С сухими глазами, крепко стиснув губы, Галя просматривала кармашки бумажника. Она вынула свою маленькую любительскую фотографию, фотографию Антека, общую фотографию бабушки и дедушки.
Открыла застегнутый на кнопку кармашек. Поколебавшись, извлекла оттуда блестящую фотографию большого формата, на которой была красивая женщина в длинном белом платье. Кристина подумала, что это, наверно, какая-то артистка.
В этом же кармашке Галя обнаружила сложенную, пожелтевшую от времени и вытертую на сгибах бумагу. Это была афиша. Девочка осторожно разложила ее, разгладила. Подпись крупными буквами гласила: «Сольный концерт — Ирэна Ларис».
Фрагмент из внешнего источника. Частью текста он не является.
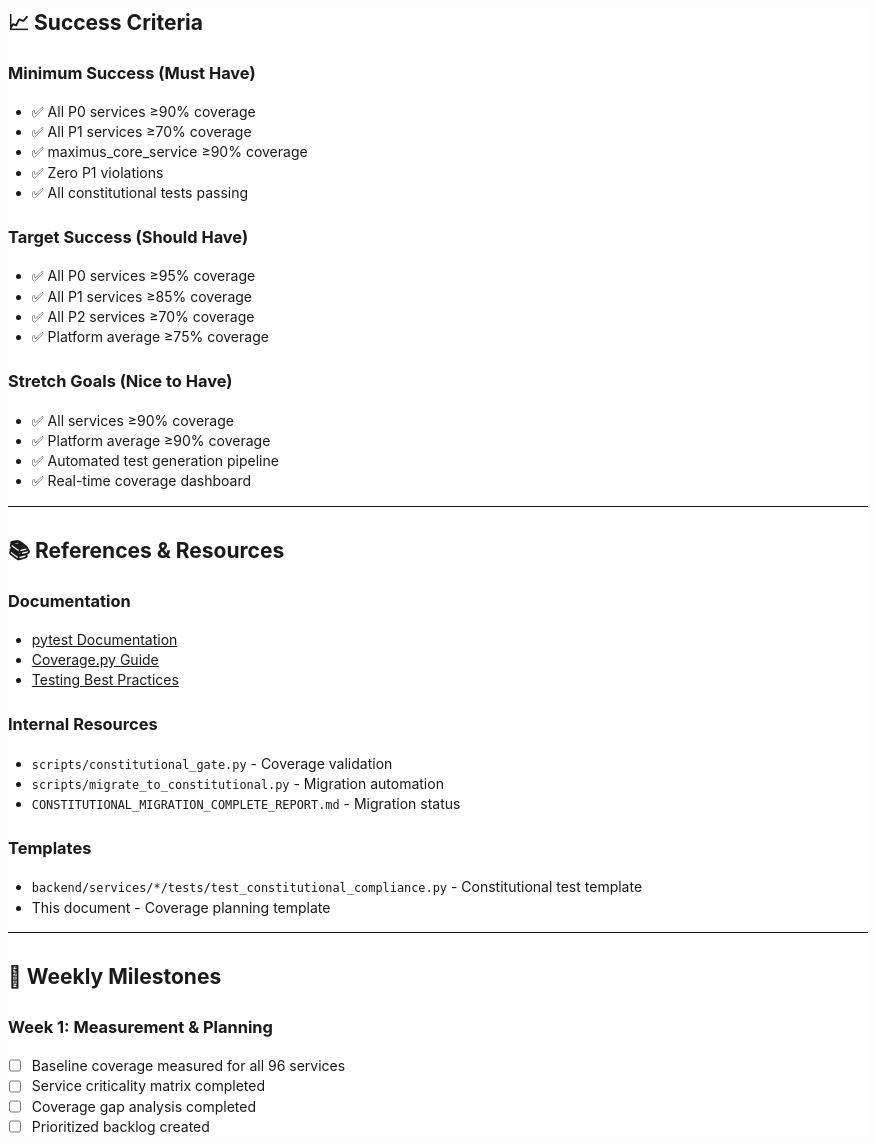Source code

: ## 📈 Success Criteria

### Minimum Success (Must Have)
- ✅ All P0 services ≥90% coverage
- ✅ All P1 services ≥70% coverage
- ✅ maximus_core_service ≥90% coverage
- ✅ Zero P1 violations
- ✅ All constitutional tests passing

### Target Success (Should Have)
- ✅ All P0 services ≥95% coverage
- ✅ All P1 services ≥85% coverage
- ✅ All P2 services ≥70% coverage
- ✅ Platform average ≥75% coverage

### Stretch Goals (Nice to Have)
- ✅ All services ≥90% coverage
- ✅ Platform average ≥90% coverage
- ✅ Automated test generation pipeline
- ✅ Real-time coverage dashboard

---

## 📚 References & Resources

### Documentation
- [pytest Documentation](https://docs.pytest.org/)
- [Coverage.py Guide](https://coverage.readthedocs.io/)
- [Testing Best Practices](https://docs.python.org/3/library/unittest.html)

### Internal Resources
- `scripts/constitutional_gate.py` - Coverage validation
- `scripts/migrate_to_constitutional.py` - Migration automation
- `CONSTITUTIONAL_MIGRATION_COMPLETE_REPORT.md` - Migration status

### Templates
- `backend/services/*/tests/test_constitutional_compliance.py` - Constitutional test template
- This document - Coverage planning template

---

## 🎯 Weekly Milestones

### Week 1: Measurement & Planning
- [ ] Baseline coverage measured for all 96 services
- [ ] Service criticality matrix completed
- [ ] Coverage gap analysis completed
- [ ] Prioritized backlog created

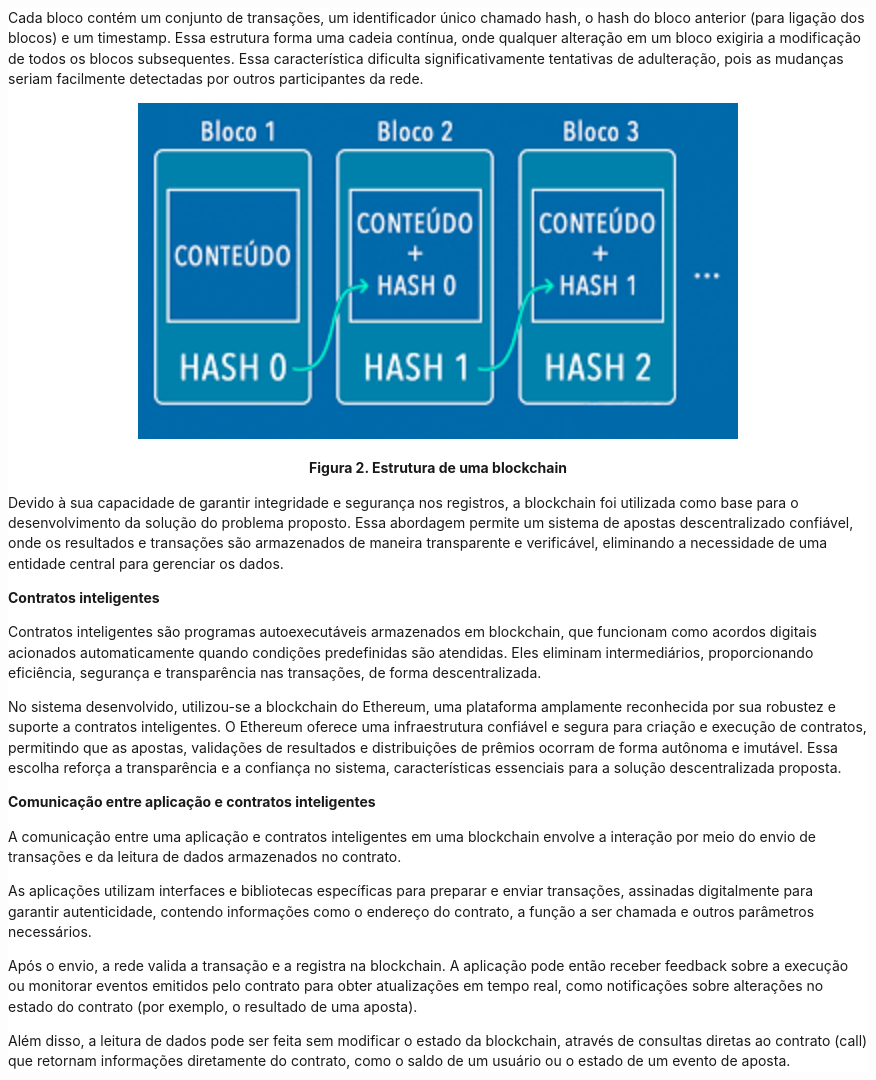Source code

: Cada bloco contém um conjunto de transações, um identificador único chamado hash, o hash do bloco anterior (para ligação dos blocos) e um timestamp. Essa estrutura forma uma cadeia contínua, onde qualquer alteração em um bloco exigiria a modificação de todos os blocos subsequentes. Essa característica dificulta significativamente tentativas de adulteração, pois as mudanças seriam facilmente detectadas por outros participantes da rede.

<p align="center">
  <img src="/imagens/blockchain-estrutura.png" width = "600" />
</p>
<p align="center"><strong> Figura 2. Estrutura de uma blockchain </strong></p>
</strong></p>

Devido à sua capacidade de garantir integridade e segurança nos registros, a blockchain foi utilizada como base para o desenvolvimento da solução do problema proposto. Essa abordagem permite um sistema de apostas descentralizado confiável, onde os resultados e transações são armazenados de maneira transparente e verificável, eliminando a necessidade de uma entidade central para gerenciar os dados.

**Contratos inteligentes**

Contratos inteligentes são programas autoexecutáveis armazenados em blockchain, que funcionam como acordos digitais acionados automaticamente quando condições predefinidas são atendidas. Eles eliminam intermediários, proporcionando eficiência, segurança e transparência nas transações, de forma descentralizada.

No sistema desenvolvido, utilizou-se a blockchain do Ethereum, uma plataforma amplamente reconhecida por sua robustez e suporte a contratos inteligentes. O Ethereum oferece uma infraestrutura confiável e segura para criação e execução de contratos, permitindo que as apostas, validações de resultados e distribuições de prêmios ocorram de forma autônoma e imutável. Essa escolha reforça a transparência e a confiança no sistema, características essenciais para a solução descentralizada proposta.

**Comunicação entre aplicação e contratos inteligentes**

A comunicação entre uma aplicação e contratos inteligentes em uma blockchain envolve a interação por meio do envio de transações e da leitura de dados armazenados no contrato.

As aplicações utilizam interfaces e bibliotecas específicas para preparar e enviar transações, assinadas digitalmente para garantir autenticidade, contendo informações como o endereço do contrato, a função a ser chamada e outros parâmetros necessários. 

Após o envio, a rede valida a transação e a registra na blockchain. A aplicação pode então receber feedback sobre a execução ou monitorar eventos emitidos pelo contrato para obter atualizações em tempo real, como notificações sobre alterações no estado do contrato (por exemplo, o resultado de uma aposta).

Além disso, a leitura de dados pode ser feita sem modificar o estado da blockchain, através de consultas diretas ao contrato (call) que retornam informações diretamente do contrato, como o saldo de um usuário ou o estado de um evento de aposta.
— Моя мама, — сказала Галя. И разрыдалась, словно бы только имя матери, никогда не произносимое, позволило ей оплакать смерть дедушки, отца и брата. Потом обняла самую большую из своих кукол, любимую Галинку, и, прижимая к груди, как уснувшего ребенка, запела глубоким, низким голосом.
Услышав, что Галя поет, в дверях комнаты остановилась бабушка. Быть может, она хотела сказать внучке: «Перестань сейчас же!», как всегда это делала. Но в эту минуту увидела на столе бумажник из крокодиловой кожи.
Станислав знал от сестры, что Галя никогда уже больше не пела у себя дома.
Он знал также, что старая пани Миложенцкая свято оберегала комнату расстрелянного внука. Никому, кроме нее, не разрешалось туда входить. Сама убирала ее, следя за тем, чтобы все выглядело так, как в ту ночь, когда гестапо арестовало профессора и Антека. Она тогда дала им, разбуженным среди ночи, теплое белье, теплую одежду и лыжные ботинки. Легкие брюки, рубашка, голубой свитер висели на спинке стула, как их оставил вечером Антек. Возле застланной тахты стояли полуботинки. Бабушка сама все здесь стирала, вытрясала, чистила, убирала. Почти три года прошло, а все вещи казались новыми, на книгах и тетрадях ни пылинки. На столе, возле исписанной лишь до середины страницы, лежала вечная ручка со снятым колпачком, словно бы ее хозяин, устав, прервал работу на полуслове, чтобы потом, утром, набравшись сил, продолжить ее. Только вот в крохотном резервуарчике и стоявшей рядом чернильнице высохли чернила.